Prof Hauschild talks to ecancertv at EADO 2015 about how this open label study shows there is a survival “tail”. 

Vemurafenib is an oral, selective inhibitor of activated BRAF that has shown high response rates and improved progression-free survival and overall survival in patients with BRAFV600 mutation–positive melanoma.

ecancer's filming at EADO 2015 has been kindly supported by Amgen through the ECMS Foundation. ecancer is editorially independent and there is no influence over content.

EADO Congress 2015

Vemurafenib in patients with BRAF600 mutation–positive metastatic melanoma

Prof Axel Hauschild - University of Kiel, Kiel, Germany


You’ve been presenting a study on vemurafenib, so that’s a RAF inhibitor, and the analysis of long-term response. This, of course, is in patients with BRAF, mutated BRAF, V600 mutated disease. It was an open label study, can you tell me about the study? It’s quite big, over 3,000 patients, so what did you do and what did you find?

That’s an early access programme so it’s an EAP and therefore the number of patients treated in various countries is very high. We call this study a real life study because patients were not treated under the conditions of a clinical trial but in a real world setting. The findings are quite interesting because so many patients have been treated there are certain subgroup analyses feasible. We found out that patients with a long duration of response, as defined as more than twelve months, have the following prognostic factors. It’s typically patients with low LDH measured in the serum of the patients; it’s typically patients with no brain metastases and patients who were belonging to a M1a stage of disease which means this is patients typically with relatively low tumour load who are doing well. These patients can have very long responses, over years.

**Saved data entries**
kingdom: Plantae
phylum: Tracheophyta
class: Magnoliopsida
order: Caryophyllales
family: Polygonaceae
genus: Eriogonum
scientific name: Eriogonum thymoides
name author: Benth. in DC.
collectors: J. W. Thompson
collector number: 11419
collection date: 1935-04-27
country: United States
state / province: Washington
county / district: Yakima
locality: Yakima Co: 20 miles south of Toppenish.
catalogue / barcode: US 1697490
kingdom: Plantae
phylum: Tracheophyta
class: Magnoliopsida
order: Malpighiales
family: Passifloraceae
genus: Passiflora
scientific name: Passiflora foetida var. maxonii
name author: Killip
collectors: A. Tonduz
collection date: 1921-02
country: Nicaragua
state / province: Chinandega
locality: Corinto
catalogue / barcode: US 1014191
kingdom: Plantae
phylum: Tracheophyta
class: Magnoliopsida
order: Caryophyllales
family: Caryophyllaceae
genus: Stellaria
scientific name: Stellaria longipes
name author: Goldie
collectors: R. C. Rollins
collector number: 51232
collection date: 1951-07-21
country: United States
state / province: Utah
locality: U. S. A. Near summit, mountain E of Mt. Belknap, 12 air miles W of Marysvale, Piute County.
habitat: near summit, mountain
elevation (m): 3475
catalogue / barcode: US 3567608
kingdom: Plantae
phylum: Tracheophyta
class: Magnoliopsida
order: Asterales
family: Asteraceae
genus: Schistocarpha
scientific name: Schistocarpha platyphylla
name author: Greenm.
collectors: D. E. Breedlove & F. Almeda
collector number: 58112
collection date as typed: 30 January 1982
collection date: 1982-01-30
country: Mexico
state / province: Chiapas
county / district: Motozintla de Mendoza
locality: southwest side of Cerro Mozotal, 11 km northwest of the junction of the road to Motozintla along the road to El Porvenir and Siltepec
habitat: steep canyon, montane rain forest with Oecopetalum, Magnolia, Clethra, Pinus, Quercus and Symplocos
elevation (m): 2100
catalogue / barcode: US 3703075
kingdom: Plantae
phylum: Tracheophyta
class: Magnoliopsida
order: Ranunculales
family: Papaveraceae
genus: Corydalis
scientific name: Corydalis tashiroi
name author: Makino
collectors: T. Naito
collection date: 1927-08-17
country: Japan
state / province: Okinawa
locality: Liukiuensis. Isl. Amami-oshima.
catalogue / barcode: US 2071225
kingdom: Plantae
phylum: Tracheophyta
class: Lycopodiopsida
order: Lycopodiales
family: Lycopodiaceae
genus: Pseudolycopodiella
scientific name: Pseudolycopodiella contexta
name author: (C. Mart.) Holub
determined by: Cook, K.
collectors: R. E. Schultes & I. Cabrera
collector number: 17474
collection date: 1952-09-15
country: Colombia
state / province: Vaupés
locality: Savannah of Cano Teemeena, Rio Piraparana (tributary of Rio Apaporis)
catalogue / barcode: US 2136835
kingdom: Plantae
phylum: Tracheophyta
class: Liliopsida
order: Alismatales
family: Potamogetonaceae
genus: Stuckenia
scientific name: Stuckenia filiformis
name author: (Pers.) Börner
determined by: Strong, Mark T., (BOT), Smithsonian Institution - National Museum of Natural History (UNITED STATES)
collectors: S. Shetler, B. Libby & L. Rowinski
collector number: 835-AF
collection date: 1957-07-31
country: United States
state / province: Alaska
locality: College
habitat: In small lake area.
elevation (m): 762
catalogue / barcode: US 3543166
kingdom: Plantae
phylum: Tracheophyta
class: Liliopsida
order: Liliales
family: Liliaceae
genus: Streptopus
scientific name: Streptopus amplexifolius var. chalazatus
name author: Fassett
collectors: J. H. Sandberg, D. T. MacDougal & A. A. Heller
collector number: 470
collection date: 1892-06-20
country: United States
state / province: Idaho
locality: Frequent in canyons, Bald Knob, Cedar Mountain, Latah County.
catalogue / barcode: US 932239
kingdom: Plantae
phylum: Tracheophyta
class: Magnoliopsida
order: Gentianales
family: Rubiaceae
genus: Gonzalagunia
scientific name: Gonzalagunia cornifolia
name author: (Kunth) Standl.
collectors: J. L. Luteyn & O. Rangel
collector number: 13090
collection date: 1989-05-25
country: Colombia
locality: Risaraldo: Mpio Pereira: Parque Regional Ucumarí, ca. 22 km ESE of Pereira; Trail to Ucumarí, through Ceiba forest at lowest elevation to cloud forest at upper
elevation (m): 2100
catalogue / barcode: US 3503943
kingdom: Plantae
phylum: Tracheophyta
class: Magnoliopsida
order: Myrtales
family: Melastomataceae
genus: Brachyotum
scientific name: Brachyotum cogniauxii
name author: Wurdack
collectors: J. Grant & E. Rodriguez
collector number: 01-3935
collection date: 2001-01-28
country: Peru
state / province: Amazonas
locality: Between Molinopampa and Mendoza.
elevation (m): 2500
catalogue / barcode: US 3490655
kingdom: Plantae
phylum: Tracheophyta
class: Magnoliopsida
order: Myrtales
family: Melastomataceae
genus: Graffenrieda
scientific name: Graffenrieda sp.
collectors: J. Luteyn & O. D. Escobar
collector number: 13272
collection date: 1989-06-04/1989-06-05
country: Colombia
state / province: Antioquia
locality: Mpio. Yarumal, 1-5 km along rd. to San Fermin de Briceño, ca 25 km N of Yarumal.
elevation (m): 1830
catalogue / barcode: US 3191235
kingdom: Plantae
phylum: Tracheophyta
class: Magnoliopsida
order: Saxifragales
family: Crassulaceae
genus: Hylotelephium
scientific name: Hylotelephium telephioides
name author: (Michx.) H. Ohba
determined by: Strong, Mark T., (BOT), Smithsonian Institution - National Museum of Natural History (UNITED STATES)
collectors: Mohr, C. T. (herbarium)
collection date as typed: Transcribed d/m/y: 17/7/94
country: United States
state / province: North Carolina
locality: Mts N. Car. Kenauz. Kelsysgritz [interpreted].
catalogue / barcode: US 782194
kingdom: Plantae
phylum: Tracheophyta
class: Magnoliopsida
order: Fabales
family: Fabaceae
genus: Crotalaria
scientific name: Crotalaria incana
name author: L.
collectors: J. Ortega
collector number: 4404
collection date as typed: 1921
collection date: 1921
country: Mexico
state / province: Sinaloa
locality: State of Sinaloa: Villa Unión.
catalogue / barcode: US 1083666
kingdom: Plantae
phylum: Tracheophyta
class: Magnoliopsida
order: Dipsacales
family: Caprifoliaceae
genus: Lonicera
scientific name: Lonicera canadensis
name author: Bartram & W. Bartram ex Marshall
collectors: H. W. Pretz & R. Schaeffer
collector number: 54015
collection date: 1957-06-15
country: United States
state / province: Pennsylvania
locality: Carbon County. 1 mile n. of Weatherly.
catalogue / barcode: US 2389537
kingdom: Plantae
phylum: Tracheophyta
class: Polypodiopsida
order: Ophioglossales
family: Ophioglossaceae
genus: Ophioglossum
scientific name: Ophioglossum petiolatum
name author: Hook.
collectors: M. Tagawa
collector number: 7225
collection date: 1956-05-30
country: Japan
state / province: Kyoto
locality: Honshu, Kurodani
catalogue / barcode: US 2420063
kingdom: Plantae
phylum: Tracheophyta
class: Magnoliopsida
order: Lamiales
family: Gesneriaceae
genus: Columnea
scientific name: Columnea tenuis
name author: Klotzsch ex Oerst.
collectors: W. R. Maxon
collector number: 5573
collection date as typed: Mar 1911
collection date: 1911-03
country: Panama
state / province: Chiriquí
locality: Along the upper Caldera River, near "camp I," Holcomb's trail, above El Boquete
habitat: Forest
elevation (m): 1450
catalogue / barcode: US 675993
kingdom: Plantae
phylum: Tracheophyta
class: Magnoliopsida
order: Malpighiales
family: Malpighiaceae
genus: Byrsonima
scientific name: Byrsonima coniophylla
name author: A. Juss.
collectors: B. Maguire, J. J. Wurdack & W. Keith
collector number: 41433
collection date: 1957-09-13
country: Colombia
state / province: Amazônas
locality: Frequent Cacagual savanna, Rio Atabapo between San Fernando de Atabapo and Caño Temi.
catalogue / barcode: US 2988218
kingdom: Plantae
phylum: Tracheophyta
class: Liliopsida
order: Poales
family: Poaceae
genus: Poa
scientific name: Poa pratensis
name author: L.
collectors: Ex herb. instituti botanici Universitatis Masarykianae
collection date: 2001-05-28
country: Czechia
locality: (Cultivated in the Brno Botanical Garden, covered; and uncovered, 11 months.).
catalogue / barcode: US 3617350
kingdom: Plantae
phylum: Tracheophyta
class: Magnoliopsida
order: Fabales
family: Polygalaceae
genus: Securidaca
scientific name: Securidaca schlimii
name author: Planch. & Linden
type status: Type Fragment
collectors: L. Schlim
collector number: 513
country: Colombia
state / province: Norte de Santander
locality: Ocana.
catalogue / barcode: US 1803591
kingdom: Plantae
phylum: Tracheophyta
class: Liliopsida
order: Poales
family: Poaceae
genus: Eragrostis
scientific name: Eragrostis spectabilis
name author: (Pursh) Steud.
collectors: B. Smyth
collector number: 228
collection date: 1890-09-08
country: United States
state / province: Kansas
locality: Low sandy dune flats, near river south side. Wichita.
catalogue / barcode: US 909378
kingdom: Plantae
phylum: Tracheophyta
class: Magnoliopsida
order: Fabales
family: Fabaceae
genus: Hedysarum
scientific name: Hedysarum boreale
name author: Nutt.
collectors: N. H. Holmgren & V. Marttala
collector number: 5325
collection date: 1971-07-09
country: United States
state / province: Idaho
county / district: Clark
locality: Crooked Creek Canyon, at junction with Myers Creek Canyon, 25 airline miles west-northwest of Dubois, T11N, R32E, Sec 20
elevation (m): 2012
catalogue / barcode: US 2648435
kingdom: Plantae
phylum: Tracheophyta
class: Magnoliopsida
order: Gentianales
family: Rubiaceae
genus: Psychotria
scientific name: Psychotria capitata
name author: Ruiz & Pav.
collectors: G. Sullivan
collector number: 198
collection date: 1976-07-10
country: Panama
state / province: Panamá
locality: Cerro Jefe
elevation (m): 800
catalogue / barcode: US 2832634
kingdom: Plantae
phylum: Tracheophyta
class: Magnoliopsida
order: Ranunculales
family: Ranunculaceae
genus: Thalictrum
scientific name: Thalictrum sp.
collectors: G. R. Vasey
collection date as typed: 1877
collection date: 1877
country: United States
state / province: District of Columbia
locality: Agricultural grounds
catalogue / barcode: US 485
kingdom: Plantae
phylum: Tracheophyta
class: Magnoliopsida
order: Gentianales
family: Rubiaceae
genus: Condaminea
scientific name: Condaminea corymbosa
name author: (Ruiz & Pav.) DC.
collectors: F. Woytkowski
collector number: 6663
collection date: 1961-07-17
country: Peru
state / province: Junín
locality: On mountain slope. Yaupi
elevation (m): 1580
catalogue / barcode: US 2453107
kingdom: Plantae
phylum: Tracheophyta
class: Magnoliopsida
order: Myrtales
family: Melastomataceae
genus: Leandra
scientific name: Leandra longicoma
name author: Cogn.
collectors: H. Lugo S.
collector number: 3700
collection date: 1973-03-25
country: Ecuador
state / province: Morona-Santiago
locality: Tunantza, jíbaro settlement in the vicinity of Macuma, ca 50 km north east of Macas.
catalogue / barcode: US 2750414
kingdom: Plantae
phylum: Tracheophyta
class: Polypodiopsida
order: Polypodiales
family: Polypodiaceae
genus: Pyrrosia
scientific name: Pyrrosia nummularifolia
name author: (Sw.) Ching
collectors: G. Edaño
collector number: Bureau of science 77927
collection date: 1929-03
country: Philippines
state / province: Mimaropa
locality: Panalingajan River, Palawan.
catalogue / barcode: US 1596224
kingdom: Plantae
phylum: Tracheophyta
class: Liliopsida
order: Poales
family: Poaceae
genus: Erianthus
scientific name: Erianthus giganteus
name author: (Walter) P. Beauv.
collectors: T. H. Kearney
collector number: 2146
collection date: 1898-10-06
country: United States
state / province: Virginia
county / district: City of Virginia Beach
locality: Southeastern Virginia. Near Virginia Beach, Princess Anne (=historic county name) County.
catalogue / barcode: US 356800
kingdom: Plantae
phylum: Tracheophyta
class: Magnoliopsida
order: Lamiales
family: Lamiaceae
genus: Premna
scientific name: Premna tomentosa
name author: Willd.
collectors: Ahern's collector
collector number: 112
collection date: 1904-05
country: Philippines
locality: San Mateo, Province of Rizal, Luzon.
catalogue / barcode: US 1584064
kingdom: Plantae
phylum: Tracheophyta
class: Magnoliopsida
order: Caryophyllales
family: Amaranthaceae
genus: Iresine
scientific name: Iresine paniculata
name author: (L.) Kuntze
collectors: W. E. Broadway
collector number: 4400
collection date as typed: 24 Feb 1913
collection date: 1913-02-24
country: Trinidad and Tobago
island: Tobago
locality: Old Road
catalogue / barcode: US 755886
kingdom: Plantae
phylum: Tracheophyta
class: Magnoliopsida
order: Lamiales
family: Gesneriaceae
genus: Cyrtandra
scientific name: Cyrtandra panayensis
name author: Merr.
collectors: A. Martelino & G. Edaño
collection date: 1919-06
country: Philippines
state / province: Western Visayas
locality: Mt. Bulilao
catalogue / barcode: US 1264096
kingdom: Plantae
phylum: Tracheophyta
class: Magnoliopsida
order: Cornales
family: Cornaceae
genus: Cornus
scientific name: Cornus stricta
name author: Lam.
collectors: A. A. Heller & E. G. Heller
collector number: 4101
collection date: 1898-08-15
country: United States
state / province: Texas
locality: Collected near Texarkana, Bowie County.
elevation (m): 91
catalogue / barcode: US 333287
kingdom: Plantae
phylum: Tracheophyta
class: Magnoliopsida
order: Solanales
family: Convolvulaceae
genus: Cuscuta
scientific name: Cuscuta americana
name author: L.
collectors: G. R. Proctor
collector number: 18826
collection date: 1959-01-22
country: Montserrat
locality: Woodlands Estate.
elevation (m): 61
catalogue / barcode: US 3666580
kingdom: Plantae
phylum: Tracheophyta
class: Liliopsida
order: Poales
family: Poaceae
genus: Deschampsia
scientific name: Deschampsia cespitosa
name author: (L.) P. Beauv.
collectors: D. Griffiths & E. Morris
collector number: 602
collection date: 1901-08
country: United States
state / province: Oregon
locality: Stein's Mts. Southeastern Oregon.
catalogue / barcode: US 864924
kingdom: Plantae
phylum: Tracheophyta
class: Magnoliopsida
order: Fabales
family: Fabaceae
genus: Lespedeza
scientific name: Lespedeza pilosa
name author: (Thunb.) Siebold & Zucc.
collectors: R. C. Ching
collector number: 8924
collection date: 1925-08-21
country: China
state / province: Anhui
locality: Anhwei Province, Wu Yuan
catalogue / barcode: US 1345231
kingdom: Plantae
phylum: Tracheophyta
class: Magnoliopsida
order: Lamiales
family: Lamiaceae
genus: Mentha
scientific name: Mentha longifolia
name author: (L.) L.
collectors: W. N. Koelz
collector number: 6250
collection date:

**Required action A**
According to the vemurafenib interview, what length of response counts as a long duration of response?
**Required action B**
Reproduce the vemurafenib interview word for word from "That’s an early" up to and including "responses, over years.".
**Required action C**
Render this sentence from the vemurafenib interview in Spanish: "We call this study a real life study because patients were not treated under the conditions of a clinical trial but in a real world setting."

**Result A**
More than twelve months.

**Result B**
That’s an early access programme so it’s an EAP and therefore the number of patients treated in various countries is very high. We call this study a real life study because patients were not treated under the conditions of a clinical trial but in a real world setting. The findings are quite interesting because so many patients have been treated there are certain subgroup analyses feasible. We found out that patients with a long duration of response, as defined as more than twelve months, have the following prognostic factors. It’s typically patients with low LDH measured in the serum of the patients; it’s typically patients with no brain metastases and patients who were belonging to a M1a stage of disease which means this is patients typically with relatively low tumour load who are doing well. These patients can have very long responses, over years.

**Result C**
Llamamos a este estudio un estudio de la vida real porque los pacientes no fueron tratados en las condiciones de un ensayo clínico, sino en un entorno del mundo real.